One of the biggest challenges content marketers face is coming up with ideas to keep their content “fresh.” If you’re regularly blogging for marketing purposes, it can be tough to keep things interesting or to find things to write or post about.
If you feel like the idea well has run mostly dry, these marketing blog ideas can help to replenish it.
For a while there, guest blogging was thought of as the magic potion for SEO. While it still does have some benefits for SEO, there are other reasons to consider asking a few guest bloggers to contribute to your brand’s blog.
One significant benefit is that your brand can gain some exposure, especially if the guest blogger promotes their guest post to their audience. Just remember to vet the blogger and the posts they create before you let them go live on your blog.
Are you worried that your audience has FOMO? One way to help them avoid it (and to come up with fresh ideas for your blog at the same time) is to post recaps of any events your company hosts. For example, you can ask a staff member to write up a quick recap of the company party, or ask an attendee to write a recap of a concert or other performance your brand might have sponsored.
Make sure to include plenty of high-quality pictures with the text, to really immerse readers in the event and give them the sense that they were there.
One piece of advice you’ll often come across when it comes to content marketing is to make your content useful. When it comes to blog ideas, there’s really no content that’s more useful than a how-to post.
When you create a how-to post, you’re showing a person step-by-step exactly how to do something. At the end of a successful post, the reader walks away with a new skill and a feeling of accomplishment.
Here’s one way to have a bit of fun with your blog: Get into a friendly debate. You can have posts that follow a “he said, she said” format, where one writer argues one point and someone else argues the opposite.
Another option is to take the opposing view on a topic that’s trending in the news or on social media.

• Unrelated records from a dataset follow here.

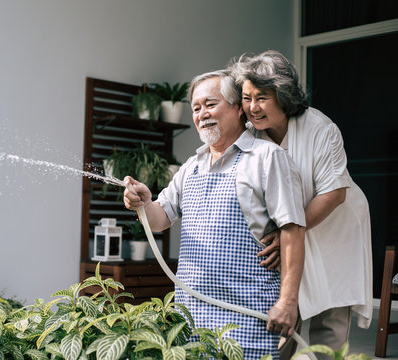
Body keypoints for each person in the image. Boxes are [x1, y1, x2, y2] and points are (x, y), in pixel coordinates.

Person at [123, 69, 306, 360]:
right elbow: (160, 219)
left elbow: (294, 231)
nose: (202, 114)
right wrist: (144, 203)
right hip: (190, 317)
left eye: (210, 104)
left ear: (238, 109)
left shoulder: (267, 158)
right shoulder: (191, 167)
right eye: (196, 108)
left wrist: (288, 302)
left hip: (247, 315)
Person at [232, 50, 373, 359]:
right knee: (283, 315)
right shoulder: (249, 135)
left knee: (330, 318)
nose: (252, 108)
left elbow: (334, 194)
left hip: (336, 224)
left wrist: (287, 233)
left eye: (262, 97)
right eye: (246, 97)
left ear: (284, 95)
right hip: (291, 230)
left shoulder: (320, 129)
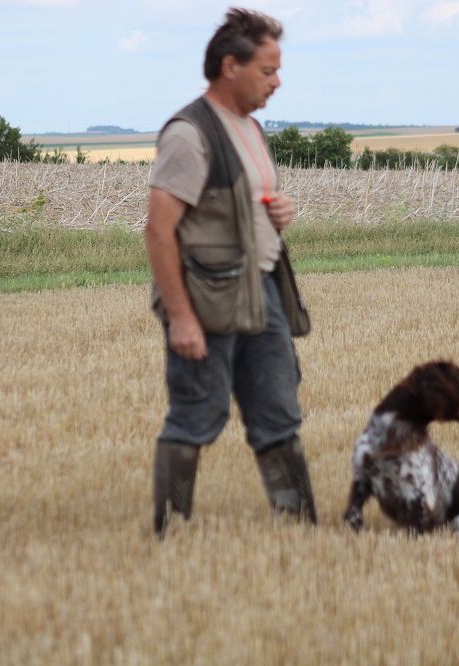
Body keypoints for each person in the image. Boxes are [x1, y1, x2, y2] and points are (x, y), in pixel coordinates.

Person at [145, 8, 316, 537]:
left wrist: (277, 212)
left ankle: (300, 528)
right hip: (208, 299)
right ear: (229, 67)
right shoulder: (189, 135)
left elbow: (243, 207)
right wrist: (181, 318)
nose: (277, 81)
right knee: (198, 413)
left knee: (278, 409)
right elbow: (159, 230)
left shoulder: (252, 128)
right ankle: (170, 530)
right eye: (268, 70)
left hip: (262, 289)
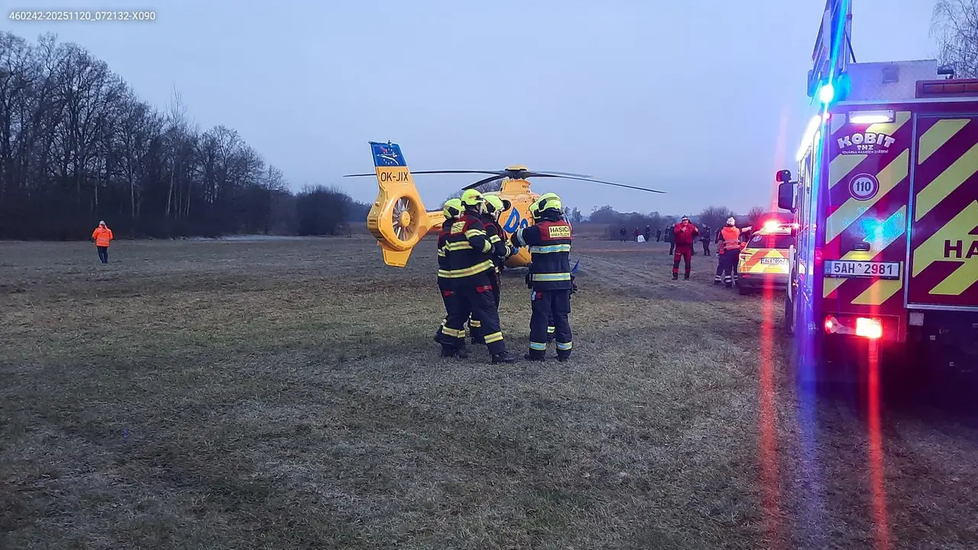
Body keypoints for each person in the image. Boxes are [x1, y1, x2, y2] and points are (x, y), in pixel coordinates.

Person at [440, 189, 518, 363]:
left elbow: (448, 251)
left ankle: (447, 344)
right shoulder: (473, 222)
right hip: (476, 276)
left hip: (457, 278)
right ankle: (498, 353)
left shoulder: (456, 224)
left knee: (459, 313)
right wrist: (490, 248)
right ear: (477, 205)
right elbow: (477, 242)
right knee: (488, 312)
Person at [511, 193, 573, 361]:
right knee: (561, 316)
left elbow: (515, 239)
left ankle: (537, 353)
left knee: (540, 316)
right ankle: (564, 352)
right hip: (564, 283)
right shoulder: (567, 228)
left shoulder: (539, 230)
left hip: (543, 284)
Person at [469, 194, 516, 344]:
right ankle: (487, 336)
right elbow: (500, 249)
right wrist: (509, 251)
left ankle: (476, 332)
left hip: (478, 270)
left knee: (477, 305)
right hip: (490, 270)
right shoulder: (490, 226)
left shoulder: (479, 223)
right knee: (490, 304)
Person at [434, 198, 470, 350]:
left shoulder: (446, 231)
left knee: (458, 311)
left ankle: (458, 343)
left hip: (449, 278)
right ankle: (446, 342)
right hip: (450, 278)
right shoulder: (450, 233)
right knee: (457, 313)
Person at [715, 217, 742, 288]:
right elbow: (744, 230)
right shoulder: (737, 230)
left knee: (728, 268)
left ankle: (728, 283)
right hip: (736, 252)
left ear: (726, 223)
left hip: (727, 252)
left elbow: (720, 243)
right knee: (736, 267)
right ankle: (737, 282)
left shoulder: (722, 231)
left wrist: (717, 252)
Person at [671, 215, 699, 280]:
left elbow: (696, 234)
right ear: (682, 221)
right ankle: (675, 275)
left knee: (688, 262)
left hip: (687, 247)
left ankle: (687, 276)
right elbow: (675, 232)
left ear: (688, 220)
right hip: (679, 246)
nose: (685, 222)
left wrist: (697, 231)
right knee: (676, 261)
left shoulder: (691, 226)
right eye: (684, 220)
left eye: (686, 220)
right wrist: (681, 231)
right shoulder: (678, 226)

Take a minute and shine the spotlight on your customers. Writing up a customer profile not only gives you a chance to share the love, it also helps others who might have something in common with the customer you’re highlighting learn more about the benefits of working with your company.
You can create a customer profile by interviewing someone, or by asking people to fill out questionnaires and editing their responses for clarity.
Another thing worth remembering is that your marketing blog shouldn’t be all about you. It’s often worthwhile to create link roundups, and to share relevant content from other blogs or websites with your audience.
Link roundups also tend to foster goodwill online, as it’s a very rare blogger who wouldn’t want their blog or website linked to by another blog.
If you regularly have to share a lot of data with your blog readers, using infographics can help to make all that data a lot more digestible. According to the Harvard Business Review, the thing infographics are really good at is giving you the “gist” of a lot of data.
Of course, it’s important that the data you provide your audience in a infographic be accurate. The Atlantic highlighted some of the more egregious offenders when it comes to fake infographic data. In the era of fake news, it’s even more important that the data you present to your readers be legit.
Slideshows can get a lot of hate online, but when they are done well, they can be quite useful. For example, they are pretty much the same thing as a list, and people love lists.
If you’re worried that a slideshow is going to drive people away, you can always give them the option to view all the info on one page.
Product roundups are similar to link roundups, except instead of links, you’re compiling a list of products. Focus on products that are relevant to your niche, and that will help people solve a particular problem.
Out of ideas? Hand the keyboard over to your readers. Open threads give people a chance to jump in and discuss their concerns with their fellow readers. You can choose a theme for each thread, or take an “anything goes” approach and let people talk about whatever they want.